* [Available records]:
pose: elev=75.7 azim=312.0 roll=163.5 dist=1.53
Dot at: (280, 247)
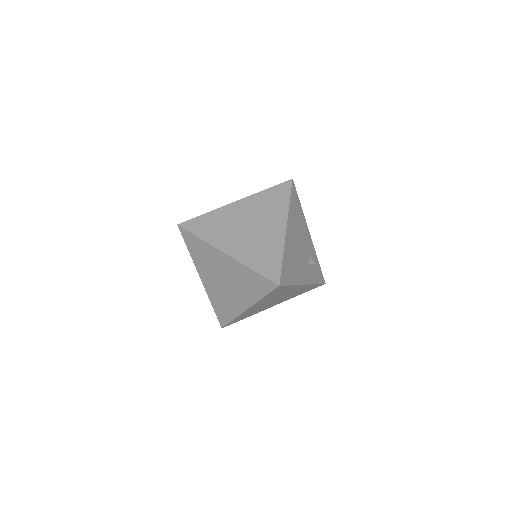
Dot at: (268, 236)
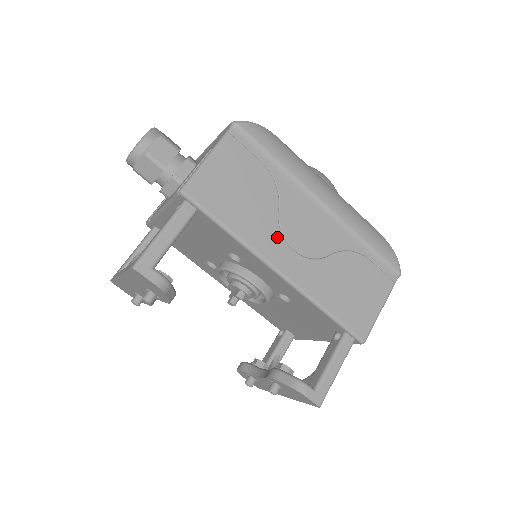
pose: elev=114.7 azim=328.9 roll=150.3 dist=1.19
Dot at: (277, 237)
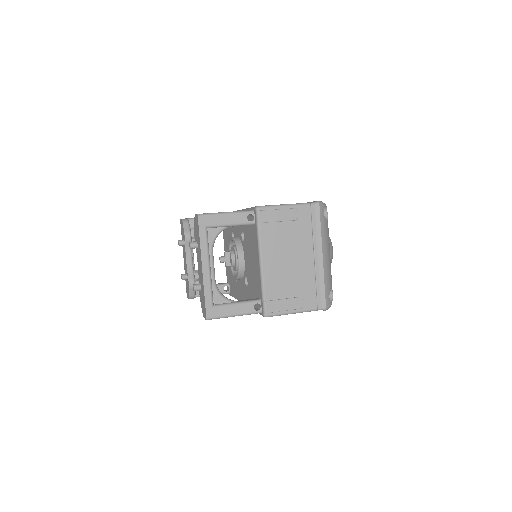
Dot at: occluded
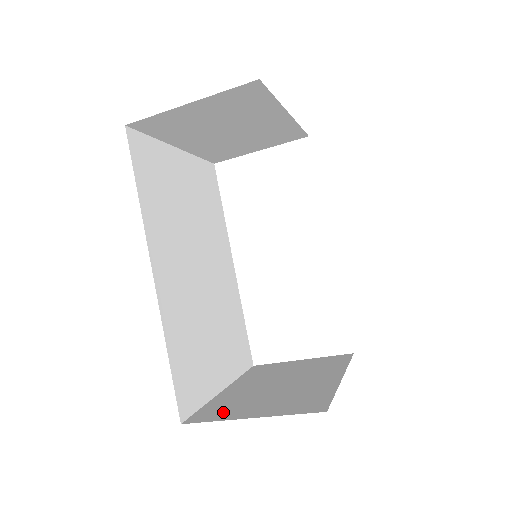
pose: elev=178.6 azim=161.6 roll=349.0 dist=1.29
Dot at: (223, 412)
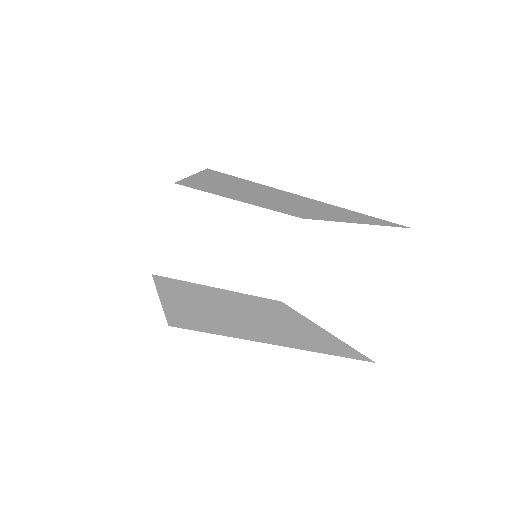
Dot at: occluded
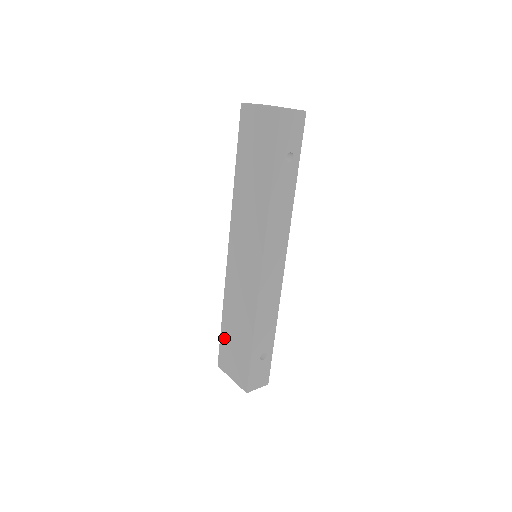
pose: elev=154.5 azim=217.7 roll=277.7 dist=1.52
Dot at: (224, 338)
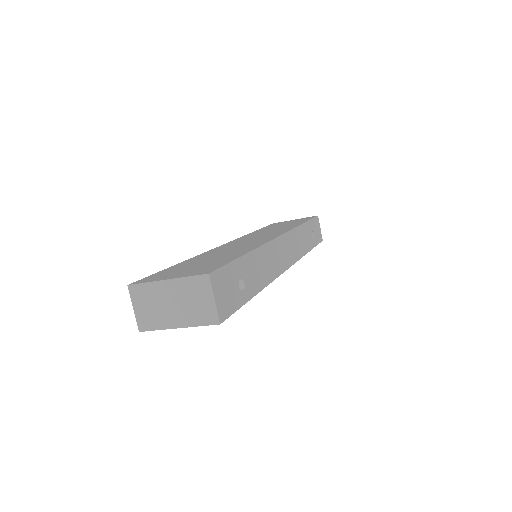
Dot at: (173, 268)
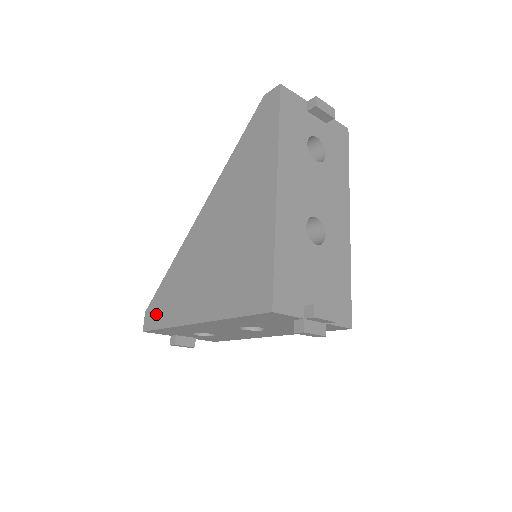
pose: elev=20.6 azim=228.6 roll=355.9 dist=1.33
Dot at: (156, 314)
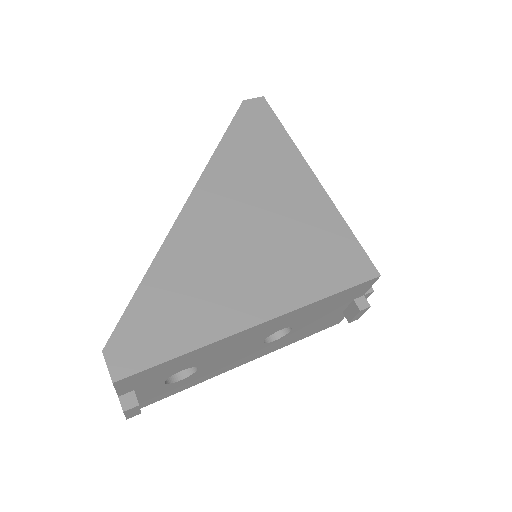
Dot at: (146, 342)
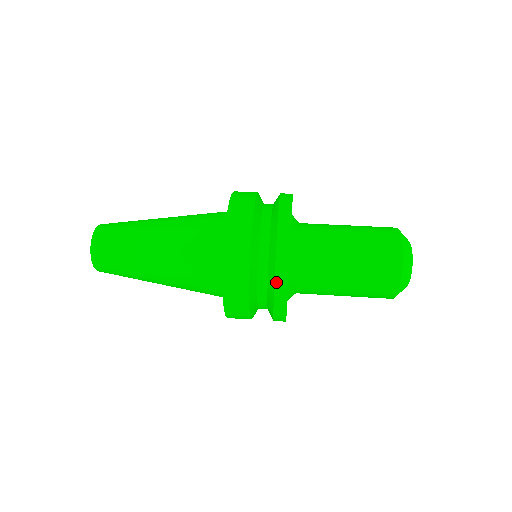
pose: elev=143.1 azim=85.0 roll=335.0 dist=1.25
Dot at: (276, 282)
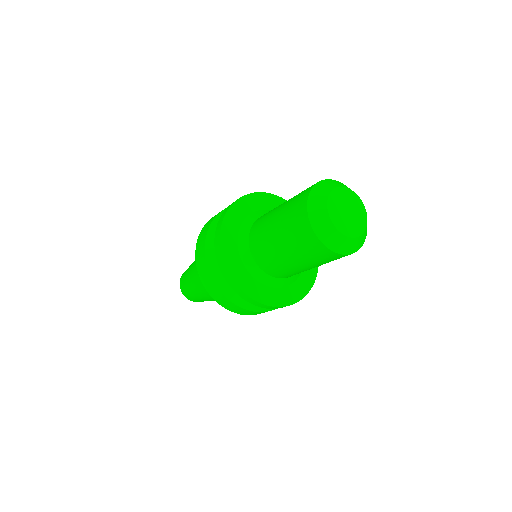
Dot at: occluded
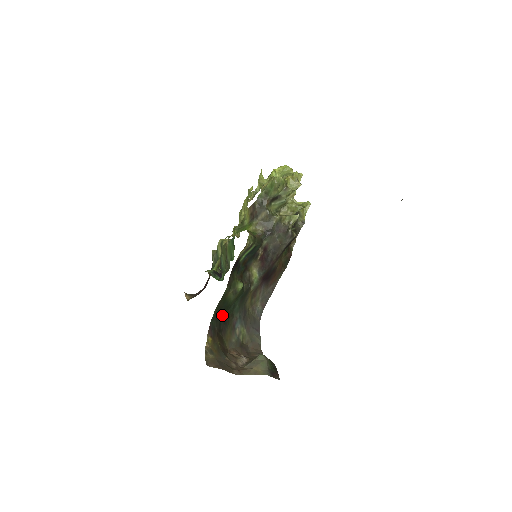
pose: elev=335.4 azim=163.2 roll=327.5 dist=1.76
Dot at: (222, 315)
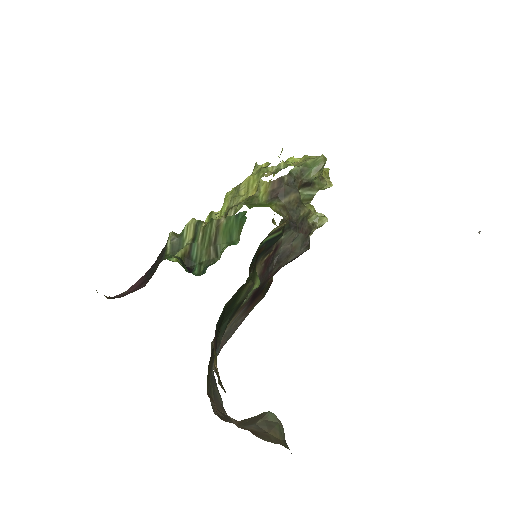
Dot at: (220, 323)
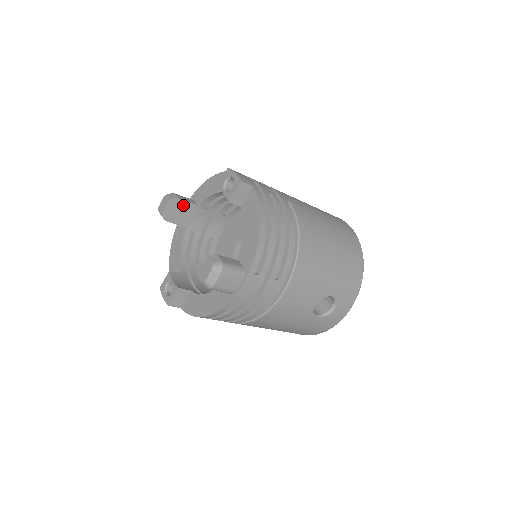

* [Aim]: Gather every line of the data above that contains the string "elev". Treat case as significant.

* [Task answer]:
pose: elev=75.7 azim=312.0 roll=163.5 dist=1.53
pose: elev=114.7 azim=328.9 roll=150.3 dist=1.19
pose: elev=178.6 azim=161.6 roll=349.0 dist=1.29
pose: elev=154.5 azim=217.7 roll=277.7 dist=1.52
pose: elev=20.6 azim=228.6 roll=355.9 dist=1.33
pose: elev=143.1 azim=85.0 roll=335.0 dist=1.25
pose: elev=335.4 azim=163.2 roll=327.5 dist=1.76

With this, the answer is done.